Ajmal Kasab in custody: how the interrogation began
Excerpts from the book, The Siege, by Adrian Levy and Cathy Scott-Clark

At Nair Hospital, doctors were furious. Ajmal Kasab’s patient’s notes were marked: “Discharged against medical advice." The inspector called (then joint commissioner, crime, Rakesh) Maria to warn him but the Crime Branch boss was unrepentant: “This is no time for the fucking Geneva Conventions," he shouted.
Half an hour later the disoriented prisoner arrived in the courtyard of police headquarters and Maria called on his way down. “Take Kasab to the AEC." This was to be his first ploy, interrogating the prisoner in the Anti-Extortion Cell, Salaskar’s domain. The risky manoeuvre of bringing Maria’s only prisoner to Crime Branch in a volatile city still under attack was becoming an act of vengeance as much as anything else. “Now we will see how he feels," Maria said, running down the stairs and emerging blinking in the courtyard, where for the first time in seven hours he inhaled the chill air, his eyes stinging in the thin light.
A small gathering of heavy, uniformed cops stood stamping their feet outside the AEC, surrounding a diminutive figure wearing borrowed plastic sandals. Maria nodded to his men. “My heart is telling me I should strangle this guy, here and now," he hissed, looking at the shivering prisoner, “but my brain is telling me that he is the only link to this open case." Ever since Ajmal had been captured, voices all around Maria had proposed the old Mumbai story: one for the boys. He should be allowed to run before being shot.
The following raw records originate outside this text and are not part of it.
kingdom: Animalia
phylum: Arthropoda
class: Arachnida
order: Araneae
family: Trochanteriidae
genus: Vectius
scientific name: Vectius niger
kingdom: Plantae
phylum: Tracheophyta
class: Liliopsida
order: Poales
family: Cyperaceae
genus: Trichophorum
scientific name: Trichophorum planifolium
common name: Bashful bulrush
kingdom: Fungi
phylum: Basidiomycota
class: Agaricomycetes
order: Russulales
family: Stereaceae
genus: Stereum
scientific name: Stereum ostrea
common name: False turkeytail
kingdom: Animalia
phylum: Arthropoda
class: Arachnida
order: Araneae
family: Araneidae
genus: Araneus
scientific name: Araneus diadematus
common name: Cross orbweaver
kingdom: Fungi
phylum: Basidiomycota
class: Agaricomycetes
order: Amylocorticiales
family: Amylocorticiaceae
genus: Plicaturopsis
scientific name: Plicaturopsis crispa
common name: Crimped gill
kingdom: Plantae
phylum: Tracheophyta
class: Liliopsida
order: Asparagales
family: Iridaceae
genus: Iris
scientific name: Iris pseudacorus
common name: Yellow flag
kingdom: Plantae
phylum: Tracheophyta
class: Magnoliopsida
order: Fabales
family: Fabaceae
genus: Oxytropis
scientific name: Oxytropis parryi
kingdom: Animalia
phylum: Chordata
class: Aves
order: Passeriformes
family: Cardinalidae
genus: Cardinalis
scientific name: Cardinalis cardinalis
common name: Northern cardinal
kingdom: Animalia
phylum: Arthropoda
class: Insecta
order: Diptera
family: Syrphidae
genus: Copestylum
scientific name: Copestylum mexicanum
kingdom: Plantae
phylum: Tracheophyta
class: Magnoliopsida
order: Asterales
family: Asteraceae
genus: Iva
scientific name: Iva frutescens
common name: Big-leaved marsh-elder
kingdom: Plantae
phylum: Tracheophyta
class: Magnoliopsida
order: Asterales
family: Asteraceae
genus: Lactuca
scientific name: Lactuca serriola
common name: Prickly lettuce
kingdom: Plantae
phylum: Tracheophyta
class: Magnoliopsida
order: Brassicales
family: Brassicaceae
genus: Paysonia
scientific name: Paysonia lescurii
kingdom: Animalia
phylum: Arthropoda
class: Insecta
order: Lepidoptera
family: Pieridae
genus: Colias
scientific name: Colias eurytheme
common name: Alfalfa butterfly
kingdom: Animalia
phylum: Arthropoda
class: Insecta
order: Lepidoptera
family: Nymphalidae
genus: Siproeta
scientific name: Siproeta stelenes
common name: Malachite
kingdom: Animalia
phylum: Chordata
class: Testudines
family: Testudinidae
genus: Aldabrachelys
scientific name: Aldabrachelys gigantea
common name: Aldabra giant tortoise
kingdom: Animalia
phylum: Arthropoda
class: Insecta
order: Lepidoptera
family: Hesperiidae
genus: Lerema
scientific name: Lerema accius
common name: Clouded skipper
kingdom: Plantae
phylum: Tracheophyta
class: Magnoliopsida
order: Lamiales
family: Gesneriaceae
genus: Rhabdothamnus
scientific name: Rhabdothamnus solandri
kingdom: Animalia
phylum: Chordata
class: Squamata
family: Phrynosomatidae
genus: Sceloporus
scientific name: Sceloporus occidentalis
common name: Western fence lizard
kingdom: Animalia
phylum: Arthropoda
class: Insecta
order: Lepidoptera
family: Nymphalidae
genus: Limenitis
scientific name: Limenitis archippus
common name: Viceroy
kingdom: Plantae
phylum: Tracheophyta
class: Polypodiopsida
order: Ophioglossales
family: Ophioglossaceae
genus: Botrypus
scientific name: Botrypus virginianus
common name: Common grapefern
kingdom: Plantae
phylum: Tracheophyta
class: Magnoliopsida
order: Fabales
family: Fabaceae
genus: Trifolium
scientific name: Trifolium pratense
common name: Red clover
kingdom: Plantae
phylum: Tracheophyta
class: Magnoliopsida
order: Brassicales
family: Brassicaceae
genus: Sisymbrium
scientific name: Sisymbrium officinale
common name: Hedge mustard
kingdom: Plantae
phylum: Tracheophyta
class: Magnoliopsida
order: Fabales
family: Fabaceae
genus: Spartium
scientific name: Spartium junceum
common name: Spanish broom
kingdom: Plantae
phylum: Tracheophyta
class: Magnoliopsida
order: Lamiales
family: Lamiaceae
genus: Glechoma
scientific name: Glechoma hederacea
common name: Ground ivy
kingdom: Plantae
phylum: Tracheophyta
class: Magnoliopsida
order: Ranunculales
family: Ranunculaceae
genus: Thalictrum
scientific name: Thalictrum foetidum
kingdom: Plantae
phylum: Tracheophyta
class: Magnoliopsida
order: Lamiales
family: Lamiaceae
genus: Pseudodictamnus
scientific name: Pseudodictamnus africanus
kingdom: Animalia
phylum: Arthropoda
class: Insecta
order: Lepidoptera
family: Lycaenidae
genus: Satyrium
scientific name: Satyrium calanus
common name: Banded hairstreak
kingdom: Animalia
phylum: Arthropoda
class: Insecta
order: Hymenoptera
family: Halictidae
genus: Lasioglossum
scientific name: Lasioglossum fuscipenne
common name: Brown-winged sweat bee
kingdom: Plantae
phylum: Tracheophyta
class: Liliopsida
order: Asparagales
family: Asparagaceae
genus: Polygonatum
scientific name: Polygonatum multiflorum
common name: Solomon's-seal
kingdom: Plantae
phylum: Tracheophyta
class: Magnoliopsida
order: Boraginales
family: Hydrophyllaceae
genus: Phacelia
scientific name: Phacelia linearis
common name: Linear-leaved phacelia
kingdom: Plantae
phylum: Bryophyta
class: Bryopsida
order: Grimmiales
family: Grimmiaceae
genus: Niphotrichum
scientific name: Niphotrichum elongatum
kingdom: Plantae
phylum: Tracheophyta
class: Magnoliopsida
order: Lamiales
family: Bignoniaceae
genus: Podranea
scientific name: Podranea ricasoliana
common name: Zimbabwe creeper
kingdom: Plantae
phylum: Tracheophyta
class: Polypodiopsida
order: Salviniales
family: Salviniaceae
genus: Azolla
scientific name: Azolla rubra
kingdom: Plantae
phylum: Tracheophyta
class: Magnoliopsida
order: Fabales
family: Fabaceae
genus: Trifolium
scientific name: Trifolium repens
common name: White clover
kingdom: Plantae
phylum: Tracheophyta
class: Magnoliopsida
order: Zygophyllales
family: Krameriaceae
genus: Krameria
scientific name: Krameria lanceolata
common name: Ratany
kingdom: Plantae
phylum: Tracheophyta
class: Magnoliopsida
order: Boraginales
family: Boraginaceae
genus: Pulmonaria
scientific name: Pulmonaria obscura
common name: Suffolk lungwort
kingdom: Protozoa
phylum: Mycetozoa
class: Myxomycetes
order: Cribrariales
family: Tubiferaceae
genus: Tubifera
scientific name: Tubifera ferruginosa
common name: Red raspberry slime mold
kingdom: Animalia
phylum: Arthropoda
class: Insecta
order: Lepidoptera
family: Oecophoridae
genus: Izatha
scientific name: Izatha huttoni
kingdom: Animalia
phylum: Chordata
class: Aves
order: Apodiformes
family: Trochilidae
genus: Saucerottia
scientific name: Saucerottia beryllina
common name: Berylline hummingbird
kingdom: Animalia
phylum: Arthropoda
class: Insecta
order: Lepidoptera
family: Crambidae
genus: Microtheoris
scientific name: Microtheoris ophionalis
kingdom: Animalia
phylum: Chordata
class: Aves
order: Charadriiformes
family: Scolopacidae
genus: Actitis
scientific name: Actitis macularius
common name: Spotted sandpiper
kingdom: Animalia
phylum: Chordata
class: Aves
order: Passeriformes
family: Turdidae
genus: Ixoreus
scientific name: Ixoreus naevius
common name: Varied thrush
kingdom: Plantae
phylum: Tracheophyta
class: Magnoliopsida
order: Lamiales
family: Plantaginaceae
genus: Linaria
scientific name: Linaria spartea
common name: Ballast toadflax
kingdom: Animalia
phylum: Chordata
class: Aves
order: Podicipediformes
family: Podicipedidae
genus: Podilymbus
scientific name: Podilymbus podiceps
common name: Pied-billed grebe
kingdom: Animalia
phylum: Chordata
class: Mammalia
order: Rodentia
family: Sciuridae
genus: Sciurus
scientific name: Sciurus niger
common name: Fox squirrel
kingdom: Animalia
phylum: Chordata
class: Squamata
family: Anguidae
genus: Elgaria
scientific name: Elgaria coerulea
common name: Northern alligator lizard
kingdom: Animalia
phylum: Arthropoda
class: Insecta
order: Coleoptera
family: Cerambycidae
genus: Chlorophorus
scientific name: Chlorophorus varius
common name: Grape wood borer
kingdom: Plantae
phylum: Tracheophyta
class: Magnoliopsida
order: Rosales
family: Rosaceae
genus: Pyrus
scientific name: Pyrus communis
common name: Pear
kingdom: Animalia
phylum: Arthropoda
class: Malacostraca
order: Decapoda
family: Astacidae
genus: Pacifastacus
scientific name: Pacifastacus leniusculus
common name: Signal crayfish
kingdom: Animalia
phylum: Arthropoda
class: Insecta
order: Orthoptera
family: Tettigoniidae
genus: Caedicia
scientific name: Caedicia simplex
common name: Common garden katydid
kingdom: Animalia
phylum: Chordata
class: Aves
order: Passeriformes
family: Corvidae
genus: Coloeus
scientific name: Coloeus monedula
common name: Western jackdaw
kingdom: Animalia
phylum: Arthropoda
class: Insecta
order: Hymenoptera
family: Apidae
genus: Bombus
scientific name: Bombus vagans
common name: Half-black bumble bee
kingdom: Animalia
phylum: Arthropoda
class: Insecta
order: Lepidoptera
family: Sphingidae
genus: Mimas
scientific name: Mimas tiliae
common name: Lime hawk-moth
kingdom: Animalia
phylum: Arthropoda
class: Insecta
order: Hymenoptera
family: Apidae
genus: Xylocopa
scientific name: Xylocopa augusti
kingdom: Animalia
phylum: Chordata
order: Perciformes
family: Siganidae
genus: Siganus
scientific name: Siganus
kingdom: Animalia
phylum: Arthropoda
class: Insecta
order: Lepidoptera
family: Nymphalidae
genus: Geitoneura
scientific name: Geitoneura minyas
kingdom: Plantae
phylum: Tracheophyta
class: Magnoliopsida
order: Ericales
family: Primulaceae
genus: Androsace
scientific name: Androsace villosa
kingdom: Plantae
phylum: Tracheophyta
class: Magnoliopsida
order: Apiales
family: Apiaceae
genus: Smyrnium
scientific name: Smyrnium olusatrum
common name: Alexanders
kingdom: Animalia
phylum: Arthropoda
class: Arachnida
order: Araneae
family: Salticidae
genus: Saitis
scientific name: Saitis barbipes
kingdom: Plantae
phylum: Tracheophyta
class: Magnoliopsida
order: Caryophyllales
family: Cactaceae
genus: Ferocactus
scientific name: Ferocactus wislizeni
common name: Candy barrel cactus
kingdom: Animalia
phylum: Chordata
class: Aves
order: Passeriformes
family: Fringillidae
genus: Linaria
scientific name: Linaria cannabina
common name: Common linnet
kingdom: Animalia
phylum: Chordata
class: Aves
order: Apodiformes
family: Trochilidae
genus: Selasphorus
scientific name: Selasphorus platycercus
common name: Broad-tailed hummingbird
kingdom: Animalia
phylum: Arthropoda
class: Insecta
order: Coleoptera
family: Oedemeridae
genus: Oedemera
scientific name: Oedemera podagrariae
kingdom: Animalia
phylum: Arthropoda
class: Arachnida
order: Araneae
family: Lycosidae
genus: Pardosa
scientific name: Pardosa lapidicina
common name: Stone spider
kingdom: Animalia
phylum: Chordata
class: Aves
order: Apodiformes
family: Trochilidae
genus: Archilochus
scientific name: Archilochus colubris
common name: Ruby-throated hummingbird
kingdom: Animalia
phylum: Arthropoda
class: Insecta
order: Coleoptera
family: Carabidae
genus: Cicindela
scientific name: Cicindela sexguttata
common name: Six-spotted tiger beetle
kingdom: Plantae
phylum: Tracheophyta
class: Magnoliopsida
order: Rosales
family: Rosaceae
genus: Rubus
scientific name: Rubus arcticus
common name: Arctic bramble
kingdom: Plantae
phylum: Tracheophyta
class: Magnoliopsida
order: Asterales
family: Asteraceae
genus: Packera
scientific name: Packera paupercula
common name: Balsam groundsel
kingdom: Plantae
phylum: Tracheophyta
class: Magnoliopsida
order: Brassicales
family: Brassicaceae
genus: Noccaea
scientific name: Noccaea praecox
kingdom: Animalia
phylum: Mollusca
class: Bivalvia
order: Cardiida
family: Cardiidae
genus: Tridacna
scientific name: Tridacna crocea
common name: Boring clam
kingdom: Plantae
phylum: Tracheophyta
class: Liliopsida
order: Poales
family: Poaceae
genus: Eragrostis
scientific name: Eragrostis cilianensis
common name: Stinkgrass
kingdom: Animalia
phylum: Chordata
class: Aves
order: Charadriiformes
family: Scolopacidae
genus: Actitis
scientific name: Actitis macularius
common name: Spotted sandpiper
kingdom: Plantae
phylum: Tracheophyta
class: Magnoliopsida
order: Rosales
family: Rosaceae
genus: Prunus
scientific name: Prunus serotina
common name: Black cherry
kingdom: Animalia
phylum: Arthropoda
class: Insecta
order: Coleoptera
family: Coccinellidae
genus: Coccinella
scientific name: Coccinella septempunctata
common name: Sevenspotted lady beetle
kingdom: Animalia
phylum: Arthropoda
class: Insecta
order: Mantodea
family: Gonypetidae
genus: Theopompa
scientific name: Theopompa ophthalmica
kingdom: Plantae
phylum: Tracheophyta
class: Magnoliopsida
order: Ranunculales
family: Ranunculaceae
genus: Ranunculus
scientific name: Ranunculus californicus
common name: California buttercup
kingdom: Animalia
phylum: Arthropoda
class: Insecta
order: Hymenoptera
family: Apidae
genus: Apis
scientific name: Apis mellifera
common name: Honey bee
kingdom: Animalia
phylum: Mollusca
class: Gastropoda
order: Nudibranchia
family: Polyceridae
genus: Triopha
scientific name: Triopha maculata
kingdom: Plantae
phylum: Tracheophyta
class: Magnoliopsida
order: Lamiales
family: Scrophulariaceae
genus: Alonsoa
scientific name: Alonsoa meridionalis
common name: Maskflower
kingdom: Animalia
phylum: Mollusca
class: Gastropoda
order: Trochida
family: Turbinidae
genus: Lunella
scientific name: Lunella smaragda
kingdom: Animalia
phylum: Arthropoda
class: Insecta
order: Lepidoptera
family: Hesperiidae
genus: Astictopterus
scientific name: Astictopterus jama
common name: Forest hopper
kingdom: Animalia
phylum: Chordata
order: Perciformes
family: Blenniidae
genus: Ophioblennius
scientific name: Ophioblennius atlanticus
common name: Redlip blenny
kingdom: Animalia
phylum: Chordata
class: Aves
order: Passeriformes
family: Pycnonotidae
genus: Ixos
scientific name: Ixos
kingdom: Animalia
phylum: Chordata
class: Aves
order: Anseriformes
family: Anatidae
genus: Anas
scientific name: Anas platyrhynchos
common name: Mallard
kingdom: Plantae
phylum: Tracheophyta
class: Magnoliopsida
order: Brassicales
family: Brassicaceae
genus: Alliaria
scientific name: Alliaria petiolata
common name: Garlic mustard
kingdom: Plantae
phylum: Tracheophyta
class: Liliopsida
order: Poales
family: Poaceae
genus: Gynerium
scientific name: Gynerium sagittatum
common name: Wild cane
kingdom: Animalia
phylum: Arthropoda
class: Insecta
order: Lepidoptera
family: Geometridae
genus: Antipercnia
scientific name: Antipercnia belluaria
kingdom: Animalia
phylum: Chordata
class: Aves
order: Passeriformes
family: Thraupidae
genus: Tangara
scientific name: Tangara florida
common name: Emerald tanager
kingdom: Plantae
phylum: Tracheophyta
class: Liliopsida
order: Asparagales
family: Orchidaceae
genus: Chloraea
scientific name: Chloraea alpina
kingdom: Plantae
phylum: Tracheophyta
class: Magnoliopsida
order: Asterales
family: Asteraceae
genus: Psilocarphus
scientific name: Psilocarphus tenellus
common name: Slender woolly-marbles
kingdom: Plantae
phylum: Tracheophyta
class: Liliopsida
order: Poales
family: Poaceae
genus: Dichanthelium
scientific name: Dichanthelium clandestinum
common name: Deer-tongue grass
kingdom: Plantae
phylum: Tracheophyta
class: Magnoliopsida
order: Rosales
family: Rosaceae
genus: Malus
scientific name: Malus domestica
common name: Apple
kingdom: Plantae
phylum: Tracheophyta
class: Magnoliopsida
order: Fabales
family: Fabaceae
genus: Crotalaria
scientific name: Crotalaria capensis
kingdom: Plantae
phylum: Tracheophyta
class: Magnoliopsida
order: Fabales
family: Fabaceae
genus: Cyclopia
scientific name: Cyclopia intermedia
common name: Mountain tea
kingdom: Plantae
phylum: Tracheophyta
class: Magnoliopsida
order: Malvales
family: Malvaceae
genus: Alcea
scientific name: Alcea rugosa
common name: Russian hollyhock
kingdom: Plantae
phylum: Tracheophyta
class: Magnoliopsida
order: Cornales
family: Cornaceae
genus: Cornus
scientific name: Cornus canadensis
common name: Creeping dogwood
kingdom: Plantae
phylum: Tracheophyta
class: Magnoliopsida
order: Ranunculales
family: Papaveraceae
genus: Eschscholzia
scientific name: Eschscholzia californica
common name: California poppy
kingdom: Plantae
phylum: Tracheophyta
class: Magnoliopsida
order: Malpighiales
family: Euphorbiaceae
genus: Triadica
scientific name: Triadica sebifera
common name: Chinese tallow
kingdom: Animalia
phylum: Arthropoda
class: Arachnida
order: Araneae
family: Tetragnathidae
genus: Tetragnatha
Some wanted to hang him, making it look like suicide.
Tombstone-faced, they all entered Salaskar’s world, gawping at the dead inspector’s paperwork and effects: suspects’ headshots and wanted notices, bamboo lathis and bulletproof vests.
Ajmal was put in a plastic chair, a handcuff on his left wrist. If a room could smell of coercion, Salaskar’s did. Maria, towering above the prisoner and flanked by the uniformed constables, began talking in Ajmal’s mother tongue, Punjabi. It was also the language of Maria’s father, who had migrated to Bombay in the 1950s.
Maria asked if Ajmal knew where he was. In his grubby beige and white T-shirt, a wrist and an arm bandaged, he looked a pathetic sight. He really was the most ordinary-looking mass murderer Maria had ever seen. Sallow and greasy, he reminded the cop of the kid manning the deep-fat fryer at the sweet seller’s in Zaveri Bazaar.
A good interrogator needed an opener, and Maria was ready: “You wanted to die and so, just so you know, I am not going to kill you." He pointed to the blunt knuckles standing beside him in Salaskar’s room. “They are not going to kill you either." He allowed Ajmal to digest the statement.
“These guys," Maria said, pointing around the room, “want to do it. But I will not allow it. You have failed in your mission because you are not dead. Now the world will come to know how badly you screwed up. You told one of my men that you hoped to be a shaheed . Well, my friend, I have news for you. Allah does not want you. No one does. The story of your miserable life continues as it always has. No one gives a shit. You are a poor, pitiful failure, even in trying to die."
Ajmal groaned as Maria struck home. A dust bowl of disappointment was opening up before the prisoner, harking back to his inability to win acceptance, even as a young child when his father could not wait to discard him. While his brothers still out on the streets tonight would strive to accomplish their mission, he could already see that he was to be kept alive until a day of India’s choosing, when, he had no doubt, he would be hooded and hanged. One last dismal thought occurred to him, something he would share with a lawyer on a chit that was signed and dated. He saw now that even after his execution no one would claim his corpse. In that moment, Ajmal knew something awful: I am never going home.
Maria had many questions. “How many of you are there in the city? What weaponry have you brought with you? What is your plan? Who is coaching you?" Ajmal had given answers at the hospital to the fat cop whose mouth had brimmed with scarlet paan.
Now he was made to go over the same ground. Maria sat back, soaking up that accent, the nasal vowels, the sibilant ‘s’ and rolling ‘r’, a pendulous sentence construction and phrasing that sounded like a bow saw slicing through a trunk. It was the voice of the eastern Punjab: a vista of landlessness and poverty. Children there were born to sell, and lived to die, in Maria’s opinion.
Excerpted with permission from Penguin Books India.